Intersectionality has been developed primarily by race and gender scholars since the 1980s and early 1990s. Intersectional approaches are more commonly found in gender studies, race studies, and sociological research, but political science researchers are increasingly utilizing intersectionality. Political theorists such as Ange-Marie Hancock and Wendy Smooth have considered the value of, and implications of, an intersectional approach in political science research.
Bibliography:
- Bedolla, Lisa Garcia, and Becki Scola. “Finding Intersection: Race, Class and Gender in the 2003 California Recall Vote.” Politics and Gender 2, no. 1 (2006): 5–27.
- Collins, Patricia Hill. Black Feminist Thought: Knowledge, Consciousness, and the Politics of Empowerment. Boston: Unwin Hyman, 1990.
- Crenshaw, Kimberle Williams. “Mapping the Margins: Intersectionality, Identity Politics, and Violence against Women of Color.” Stanford Law Review 43, no. 6 (1991): 1241–1299.

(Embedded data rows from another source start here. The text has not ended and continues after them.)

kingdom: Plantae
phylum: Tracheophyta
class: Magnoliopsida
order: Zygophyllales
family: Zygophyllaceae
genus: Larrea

- Essed, Philomena. Understanding Everyday Racism: An Interdisciplinary Theory. Newbury Park, Calif.: Sage, 1991.
- Hancock, Ange-Marie. “When Multiplication Doesn’t Equal Quick Addition: Examining Intersectionality as a Research Paradigm.” Perspectives on Politics 5, no. 1 (2007): 63–79.
- Hooks, Bell. Talking Back:Thinking Feminist,Thinking Black. Boston: South End, 1989.
- Smooth,Wendy. “Intersectionality in Electoral Politics: A Mess Worth Making.” Politics and Gender 2, no. 3 (2006): 400–414.
- Weldon, S. Laurel. “The Structure of Intersectionality: A Comparative Politics of Gender.” Politics and Gender 2, no. 2 (2006): 235–248.